Publications & Posters

Assessment of Plasma Total Tau Level as a Predictive Biomarker for Dementia and Related Endophenotypes.


Pase MP, Beiser AS, Himali JJ, Satizabal CL, Aparicio HJ, DeCarli C, Chene G, Dufouil C and Seshadri S.

JAMA Neurol. 2019 Mar 4. 

DOI: 10.1001/jamaneurol.2018.4666



Blood-based biomarkers have the potential to improve the identification of persons with the greatest dementia risk for inclusion in dementia prevention trials through low-cost and minimally invasive screening.


To investigate the use of plasma total tau as a blood biomarker for dementia and related endophenotypes.


This prospective cohort study used data from the US community-based Framingham Heart Study with replication in the Memento study, a multicenter cohort of persons with mild cognitive impairment or subjective cognitive complaints recruited from memory clinics across France. Total tau levels were measured from stored plasma samples in Framingham Heart Study participants during 2004 to 2011. Dementia follow-up occurred across a median of 6 years (interquartile range, 5-8 years) for persons 65 years and older who were dementia free at baseline. Plasma and/or cerebrospinal fluid samples were obtained from Memento study participants from April 19, 2011, to June 22, 2016. Dementia follow-up took place over a median of 4 years (interquartile range, 3-5 years). Data analysis was performed from January to November 2018.
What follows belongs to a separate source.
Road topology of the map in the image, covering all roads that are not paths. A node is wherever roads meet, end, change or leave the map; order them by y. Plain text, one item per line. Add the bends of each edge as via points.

Plasma total tau level measured using single-molecule array technology.


Incidence of dementia of any cause (all dementia) and dementia due to clinical Alzheimer disease (AD dementia).
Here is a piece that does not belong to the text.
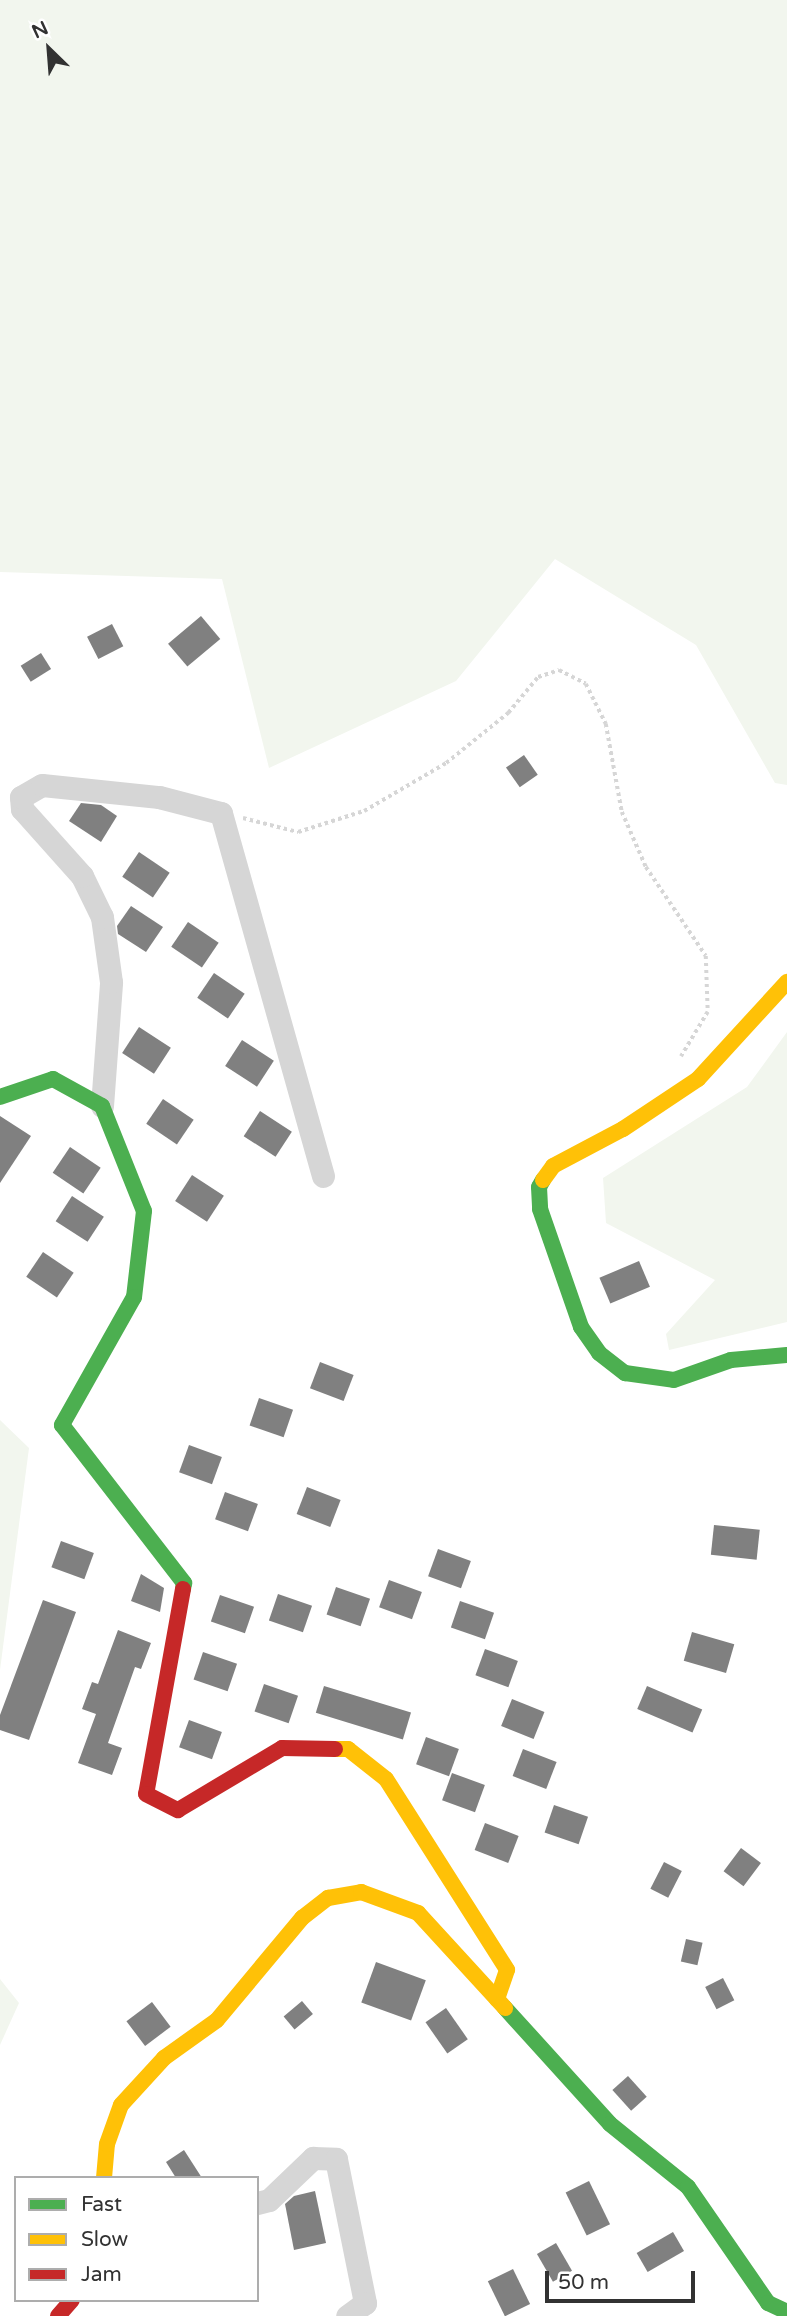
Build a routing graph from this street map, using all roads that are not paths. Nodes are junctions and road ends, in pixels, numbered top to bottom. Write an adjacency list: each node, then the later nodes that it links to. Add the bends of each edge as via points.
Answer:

Among the 1453 participants in the Framingham dementia study sample, the mean (SD) age was 75 (7) years; 792 (54.5%) were female. Among the 367 individuals in the replication cohort, the mean (SD) age was 69 (9) years; 217 (59.1%) were female. Of 134 cases of incident all dementia in the Framingham sample, 105 were AD dementia. After adjustment for age and sex, each SD unit increase in the log of plasma total tau level was associated with a 35% increase in AD dementia risk (hazard ratio [HR], 1.35; 95% CI, 1.10-1.67). The addition of plasma total tau to a model including age and sex improved the stratification of participants for risk of AD dementia (net reclassification improvement, 0.382; 95% CI, 0.030-0.716). Higher plasma total tau level was associated with poorer cognition across 7 cognitive tasks (P < .05) and smaller hippocampi (hippocampal volume: β [SE] = 0.002 [0.001]; P = .003) as well as neurofibrillary tangles (β [SE] = 0.95 [0.45]; P = .04) and microinfarcts (odds ratio, 3.04; 95% CI, 1.26-7.37) at autopsy. In the replication cohort, plasma total tau level weakly correlated with cerebrospinal fluid total tau level (Spearman correlation coefficient, 0.16; P = .07), but plasma total tau was at least as strongly associated with incident AD dementia as cerebrospinal fluid total tau (log plasma total tau: HR, 2.33; 95% CI, 1.00-5.48; log cerebrospinal fluid total tau: HR, 2.14; 95% CI, 1.33-3.44) after adjustment for age and sex.


The findings suggest that plasma total tau levels may improve the prediction of future dementia, are associated with dementia endophenotypes, and may be used as a biomarker for risk stratification in dementia prevention trials.